Usulan Amnesti Koruptor Picu Pro dan Kontra dari Sisi Ekonomi

JAKARTA – Usulan pemberian amnesti umum bagi koruptor dengan syarat mengembalikan seluruh aset atau dana yang dikorupsi memicu beragam tanggapan.
Pengamat ekonomi dari Universitas Paramadina, Wijayanto Samirin, menilai kebijakan amnesti perlu diterapkan hati-hati karena korupsi termasuk kejahatan luar biasa.
Mengutip pandangan akademisi Barat, termasuk profesornya di Georgetown University, John Bailey, ia menyebut pemberantasan korupsi harus berorientasi ke depan.
“Harus ada pemafaan dan move on agar energi tidak habis mengurus masa lalu, sementara korupsi terus berlanjut,” ujarnya.
Namun, ia menekankan amnesti harus dipimpin pihak berintegritas agar tidak dipolitisasi atau dimanfaatkan kelompok tertentu, dengan syarat penyitaan aset koruptor dan keluarganya untuk negara.
“Dampaknya bagi ekonomi akan bagus karena pemberantasan korupsi ke depan bisa lebih kuat,” katanya.
Wijayanto mengakui adanya pro dan kontra. Keuntungannya, amnesti dapat menciptakan pendekatan pemberantasan korupsi yang efektif dan preventif.
Namun, tantangannya adalah potensi ketidakadilan dan penolakan dari berbagai kelompok. Ia juga menegaskan, amnesti tidak boleh dikaitkan dengan upaya menutupi defisit anggaran.
“Negara tidak boleh pragmatis mengorbankan integritas hukum demi penerimaan,” ujarnya.
Sebaliknya, Direktur Eksekutif INDEF, Esther Sri Astuti, menolak gagasan amnesti. Ia menilai koruptor harus menghadapi sanksi berat agar ada efek jera, seperti penyitaan harta atau hukuman mati seperti di China dan Korea.
Esther juga menyebut amnesti tidak cukup memenuhi kebutuhan negara.

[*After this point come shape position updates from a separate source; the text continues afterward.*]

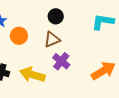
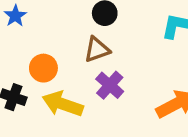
orange circle: (19, 36) -> (43, 68), moved

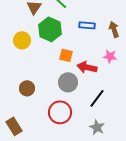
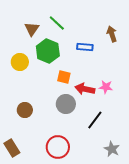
brown arrow: (114, 29) -> (112, 34), moved
pink star: (110, 56) -> (106, 87), moved
red circle: (60, 112) -> (58, 147), moved
gray star: (97, 127) -> (112, 149), moved

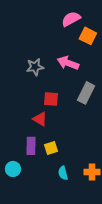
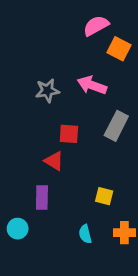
yellow square: (51, 148) -> (104, 196), moved, turned 32

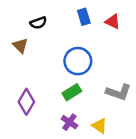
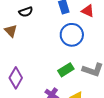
blue circle: (78, 61) -> (72, 35), moved
green rectangle: (72, 92) -> (66, 70), moved

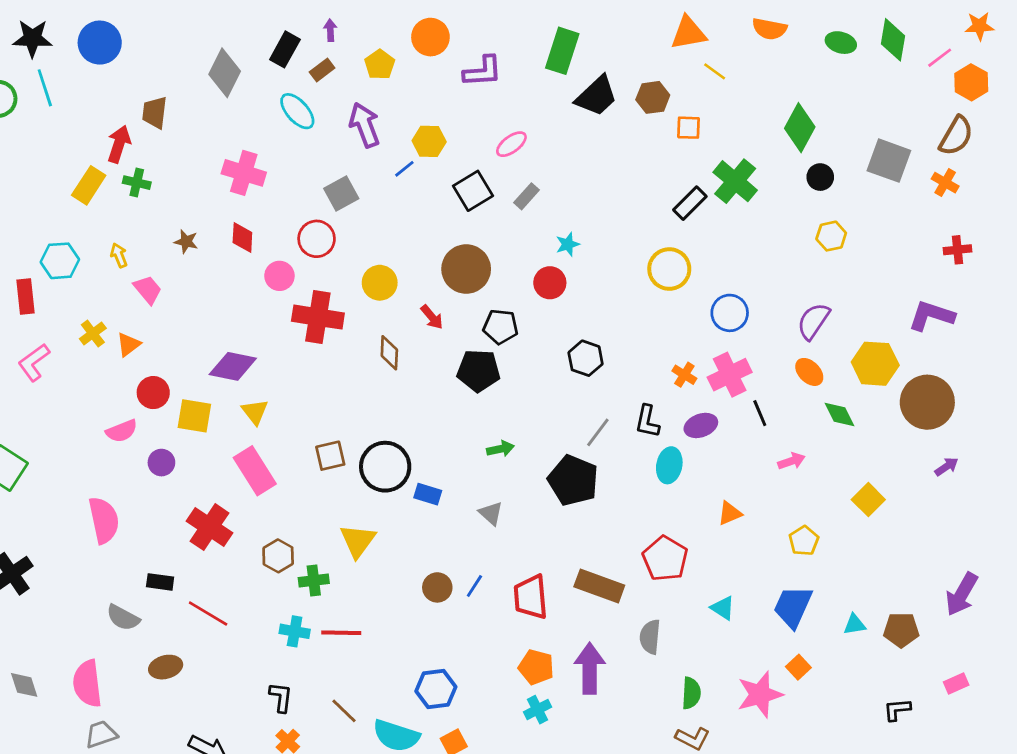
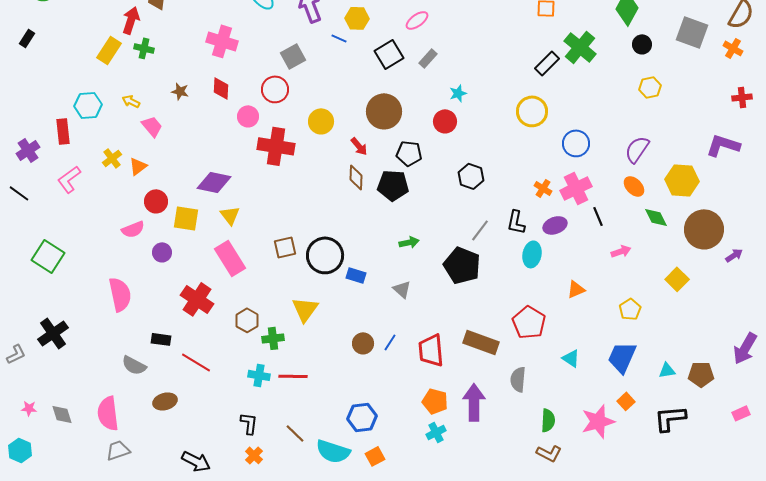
blue line: (404, 169) -> (339, 38), turned 63
yellow arrow: (119, 255) -> (131, 101), turned -42
brown diamond: (389, 353) -> (356, 177), moved
brown circle: (927, 402) -> (704, 229), moved
black L-shape: (897, 710) -> (670, 418), moved, size x1.6

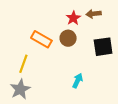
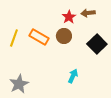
black square: (103, 47) -> (97, 44), turned -36
yellow line: (23, 64) -> (14, 38), moved

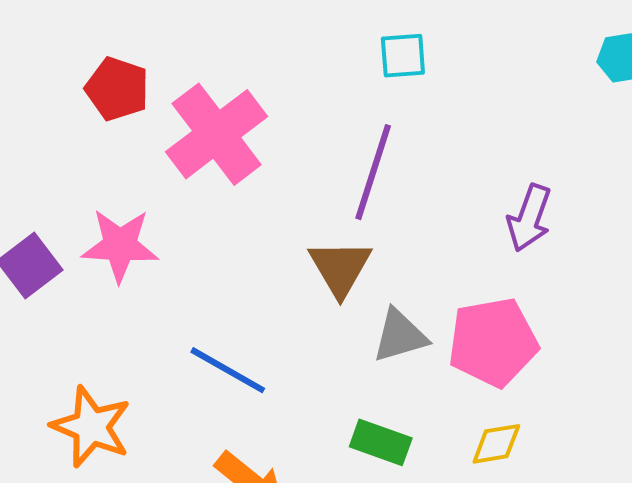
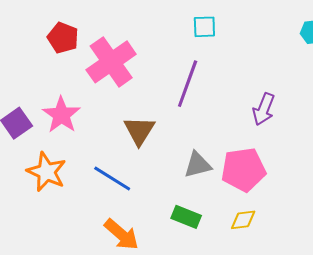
pink star: (120, 245) -> (61, 115), turned 30
brown triangle: (340, 268) -> (139, 131), moved
orange star: (91, 427) -> (46, 172), moved

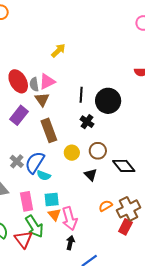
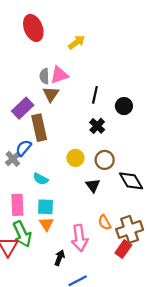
red ellipse: (18, 81) -> (33, 28), moved
black circle: (108, 101) -> (124, 106), size x0.6
brown rectangle: (49, 130) -> (39, 128), moved
blue semicircle: (35, 162) -> (24, 148), moved, size x0.7
orange semicircle: (106, 206) -> (105, 222), turned -96
pink arrow: (69, 219) -> (79, 238), moved

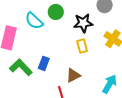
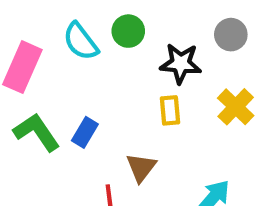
brown triangle: (73, 75) -> (141, 167), turned -35

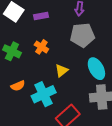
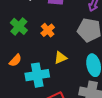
orange semicircle: (18, 86) -> (15, 60), turned -40

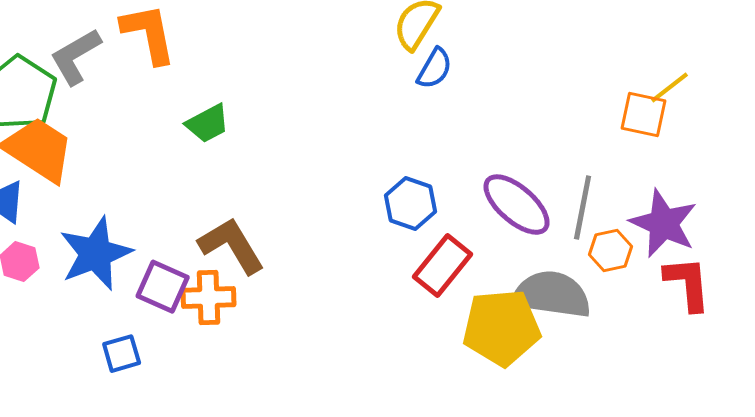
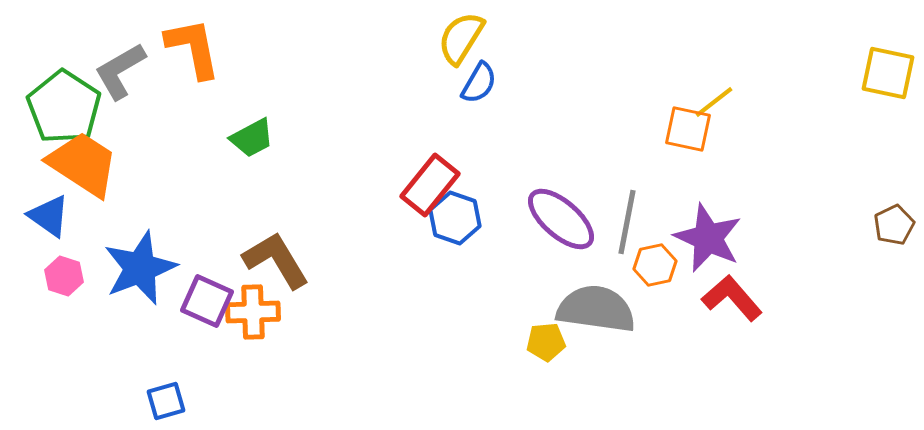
red rectangle: (443, 266) -> (430, 185), moved
red L-shape: (688, 284) -> (732, 298), turned -36
yellow pentagon: (502, 328) -> (546, 342), size x0.5
blue square: (122, 354) -> (166, 401), moved

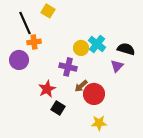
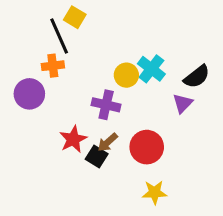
black line: (25, 23) -> (59, 36), moved
black semicircle: (126, 49) -> (197, 77), turned 126
brown arrow: (81, 86) -> (108, 142), moved
black square: (58, 108) -> (97, 156), moved

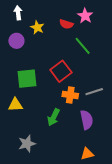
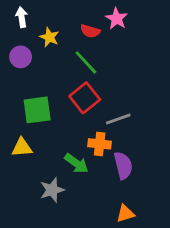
green line: (83, 46) -> (86, 62), moved
gray line: (94, 92) -> (118, 119), moved
orange cross: (70, 95) -> (100, 144), moved
green arrow: (54, 117) -> (76, 163), turned -78
gray star: (27, 144) -> (52, 190), moved

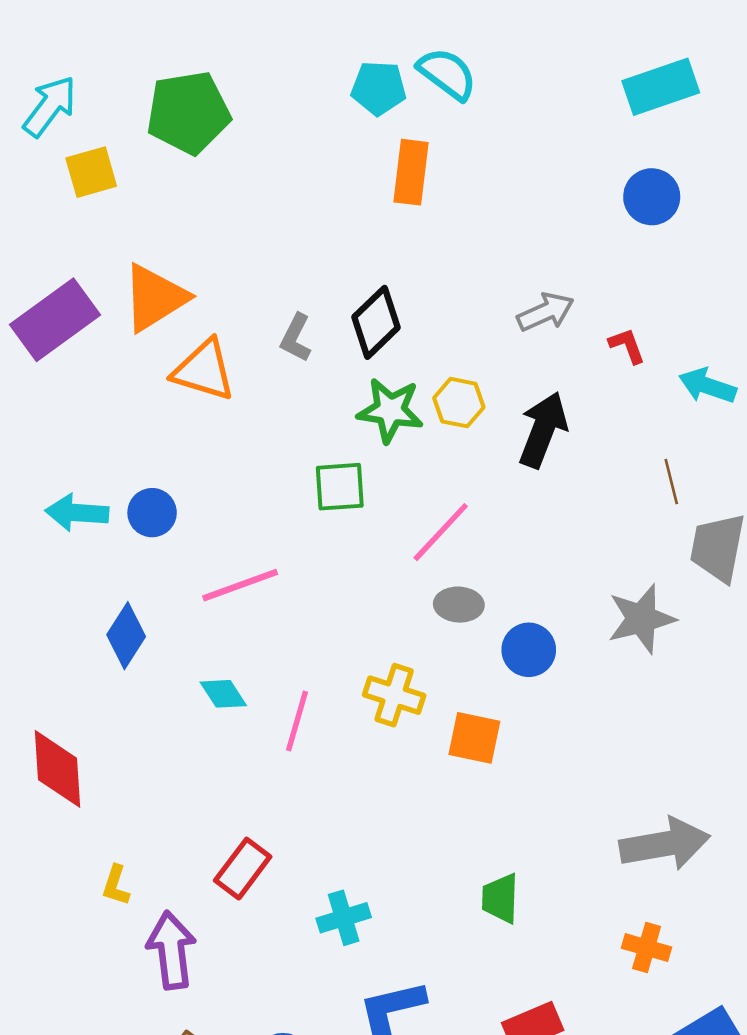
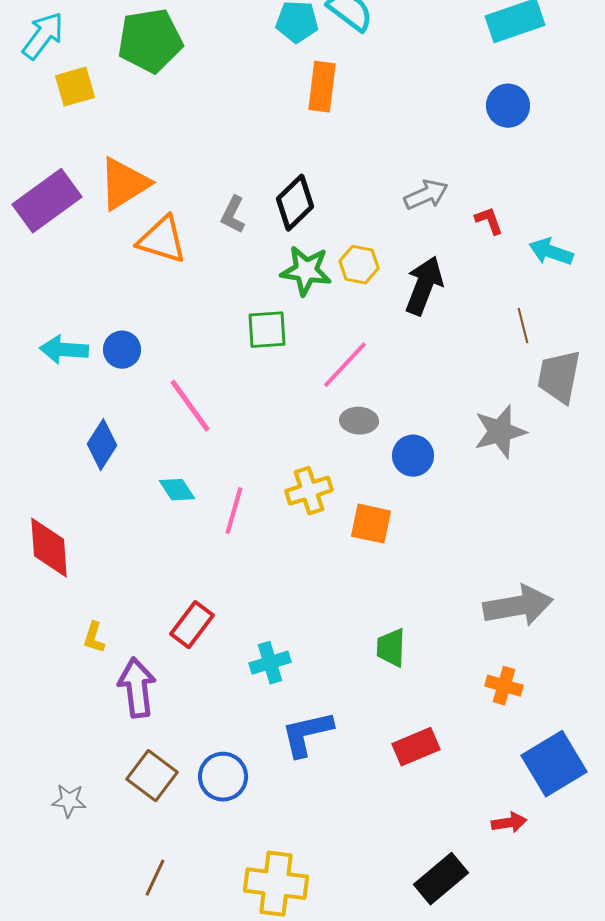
pink line: (240, 585) -> (190, 406), turned 74
yellow cross: (394, 695) -> (309, 491), turned -36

“Amnesti justru membuat orang abai karena tidak ada efek jera. Tanpa itu, korupsi akan terus merugikan ekonomi negara,” katanya.
“Sekadar amnesti sampai waktu tertentu jelas tidak memadai. Harus ada hukuman tegas sebagai peringatan,” lanjutnya.
Perdebatan soal amnesti ini mencerminkan dilema antara pemulihan ekonomi, keadilan hukum, dan kebutuhan persatuan nasional.
Jika diterapkan, kebijakan ini membutuhkan pengawasan ketat agar tidak disalahgunakan dan tetap mendukung pemberantasan korupsi yang berkelanjutan.
Usulan amnesti ini digagas oleh analis komunikasi politik Hendri Satrio (Hensa). Ia menegaskan, kebijakan ini terinspirasi dari pandangan Prabowo dan bertujuan mengembalikan dana negara untuk kebutuhan rakyat.
Hensa juga menyoroti pentingnya kebersamaan dalam krisis, dengan amnesti sebagai langkah membangun tanggung jawab bersama. Hensa menekankan, pasca-amnesti, penegakan hukum harus diperketat untuk memastikan uang negara terlindungi.
“Prabowo bisa menyampaikan pesan tegas, seperti: ‘Kembalikan uangnya, saya ampuni. Tapi setelah ini, jika korupsi lagi, hukumannya jauh lebih keras.’ bisa seperti itu,” pungkas Hensa.